Supplied text:
● ● ●
Mr. Stevenson: --Okay.
Unknown Speaker: Are you saying anything other than the sheriff has no authority outside the geographical limits of the county?
Mr. Stevenson: Well--
Unknown Speaker: I don't see why that makes him necessarily a county official.
Certainly you can have State officials, each of whom has jurisdiction within each of the various counties.
Mr. Stevenson: --Yes, but I guess my point would be that if they're State officials that are part of some State command, then their jurisdiction and their authority and their ability to perform the functions which they have been trained and prepared for aren't necessarily limited to that jurisdiction.
The chief of command may pull them to another division.
For example, we have a Department of Public Safety in Alabama that has ABI agent, Alabama Bureau of Investigation agents dispersed across the State.
They may be assigned to a particular area, but if the head of that division decides to move them to another part, to Birmingham or Mobile, there's nothing about their status or their function or their jurisdiction which limits that.
Unknown Speaker: What about the prosecutors you referred to earlier, the State prosecutors, whose jurisdiction exceeds the county but does not exceed the judicial district.
Can they be moved to another judicial district?
Mr. Stevenson: Yes, Your... I don't know that they could be moved in the sense that someone can assign them, but they have authority to prosecute cases in other counties at the direction of the court.
They have the authority to sometimes be sort of prosecutors when there's some conflict between another local prosecutor in another jurisdiction, and the defendant or the victim in a particular case, so in that sense I think they're more properly seen as state officials who might be able to exercise some legal authority in some other area.
Unknown Speaker: Are they elected by the county?
Mr. Stevenson: They're elected by the judicial circuit.
That is, if the judicial circuit is bigger than the county, then everyone in that judicial circuit would be the voting--
Unknown Speaker: Is that any different from the sheriff of one county being able to enter into another county in hot pursuit?
Do you have any hot pursuit law?
Mr. Stevenson: --Well, I think it's different in this way, Justice Scalia.
There may be exceptions where exigencies might give the sheriff the opportunity to conduct some conduct, but they're recognized as exceptions.
They're recognized in some ways as giving permission to the sheriff to exceed lawful authority.
Unknown Speaker: I understand that, but it seems to me that the instances you were describing of the prosecutors being able to act elsewhere were also exceptional instances.
Basically, they were limited to the judicial district to which they're assigned.
Mr. Stevenson: I think that's a fair criticism, but I think it's less exceptional both as a matter of practice and as a matter of law, for the prosecutor to engage in this kind of conduct some place else.
And I think this point is emphasized by the next thing I'd stress, which is that Alabama law requires that another elected county official take over law enforcement functions if the sheriff cannot perform them.
That is, the county coroner under Alabama law assumes law enforcement functions for those circumstances and times when the sheriff can't do that.
● ● ●
Available data:
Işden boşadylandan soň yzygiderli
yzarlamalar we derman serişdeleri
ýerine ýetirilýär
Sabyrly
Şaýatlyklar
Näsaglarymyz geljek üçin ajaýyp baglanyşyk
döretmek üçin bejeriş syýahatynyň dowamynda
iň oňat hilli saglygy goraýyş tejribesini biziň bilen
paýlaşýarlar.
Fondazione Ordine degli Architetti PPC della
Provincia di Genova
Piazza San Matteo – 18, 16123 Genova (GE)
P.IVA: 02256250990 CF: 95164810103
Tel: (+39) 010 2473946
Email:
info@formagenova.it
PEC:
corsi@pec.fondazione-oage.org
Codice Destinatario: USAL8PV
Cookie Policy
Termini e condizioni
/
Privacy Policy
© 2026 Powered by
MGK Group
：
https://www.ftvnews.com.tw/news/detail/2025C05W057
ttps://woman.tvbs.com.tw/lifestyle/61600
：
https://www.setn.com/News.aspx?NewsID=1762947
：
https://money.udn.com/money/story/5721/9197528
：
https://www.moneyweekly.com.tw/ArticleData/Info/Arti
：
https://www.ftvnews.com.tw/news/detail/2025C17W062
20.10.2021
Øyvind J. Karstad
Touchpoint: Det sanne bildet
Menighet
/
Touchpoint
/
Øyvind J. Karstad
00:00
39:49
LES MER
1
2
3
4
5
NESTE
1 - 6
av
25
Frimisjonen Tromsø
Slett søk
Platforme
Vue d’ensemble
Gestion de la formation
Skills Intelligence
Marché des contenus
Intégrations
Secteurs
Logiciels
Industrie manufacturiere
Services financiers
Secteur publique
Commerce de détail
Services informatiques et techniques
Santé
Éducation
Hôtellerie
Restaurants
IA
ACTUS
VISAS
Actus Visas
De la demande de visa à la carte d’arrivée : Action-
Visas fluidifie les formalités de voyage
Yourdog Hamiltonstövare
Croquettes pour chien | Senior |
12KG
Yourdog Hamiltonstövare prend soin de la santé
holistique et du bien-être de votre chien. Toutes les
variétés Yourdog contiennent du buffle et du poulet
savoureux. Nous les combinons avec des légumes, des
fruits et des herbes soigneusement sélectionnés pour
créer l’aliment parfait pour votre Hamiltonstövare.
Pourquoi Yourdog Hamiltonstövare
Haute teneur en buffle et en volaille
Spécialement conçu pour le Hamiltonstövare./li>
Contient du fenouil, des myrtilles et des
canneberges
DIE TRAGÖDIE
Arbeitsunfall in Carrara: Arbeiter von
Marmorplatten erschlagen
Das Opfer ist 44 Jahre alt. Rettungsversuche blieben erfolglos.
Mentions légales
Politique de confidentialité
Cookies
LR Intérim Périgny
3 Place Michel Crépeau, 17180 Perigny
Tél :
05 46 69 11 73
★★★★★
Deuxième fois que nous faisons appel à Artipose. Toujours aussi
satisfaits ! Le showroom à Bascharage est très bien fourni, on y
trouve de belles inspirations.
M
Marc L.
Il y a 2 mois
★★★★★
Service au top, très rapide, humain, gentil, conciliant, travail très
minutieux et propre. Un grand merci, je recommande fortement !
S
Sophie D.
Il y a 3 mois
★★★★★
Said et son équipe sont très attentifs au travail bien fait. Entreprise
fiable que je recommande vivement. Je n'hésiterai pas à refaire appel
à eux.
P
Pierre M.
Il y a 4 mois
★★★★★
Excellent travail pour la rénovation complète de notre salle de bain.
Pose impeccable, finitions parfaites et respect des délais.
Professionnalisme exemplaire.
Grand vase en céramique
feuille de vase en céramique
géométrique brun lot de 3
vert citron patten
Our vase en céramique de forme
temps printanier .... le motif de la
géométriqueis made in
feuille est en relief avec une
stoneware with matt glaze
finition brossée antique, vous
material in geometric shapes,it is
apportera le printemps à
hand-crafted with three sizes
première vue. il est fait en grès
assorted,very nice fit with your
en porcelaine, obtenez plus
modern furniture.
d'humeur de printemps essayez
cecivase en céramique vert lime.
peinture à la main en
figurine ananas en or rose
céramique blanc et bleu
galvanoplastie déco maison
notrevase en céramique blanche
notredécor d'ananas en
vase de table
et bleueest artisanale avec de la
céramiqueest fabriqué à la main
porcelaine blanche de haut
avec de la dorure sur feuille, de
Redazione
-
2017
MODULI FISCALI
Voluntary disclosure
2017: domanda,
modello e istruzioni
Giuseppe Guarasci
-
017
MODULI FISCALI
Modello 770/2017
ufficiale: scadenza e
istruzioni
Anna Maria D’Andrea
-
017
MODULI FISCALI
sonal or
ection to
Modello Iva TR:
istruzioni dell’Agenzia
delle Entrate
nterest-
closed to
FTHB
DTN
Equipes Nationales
● ● ●
Required work: Retype everything in the courtroom transcript from "There may be" down to "which they're assigned.".

Written solution:
There may be exceptions where exigencies might give the sheriff the opportunity to conduct some conduct, but they're recognized as exceptions.
They're recognized in some ways as giving permission to the sheriff to exceed lawful authority.
Unknown Speaker: I understand that, but it seems to me that the instances you were describing of the prosecutors being able to act elsewhere were also exceptional instances.
Basically, they were limited to the judicial district to which they're assigned.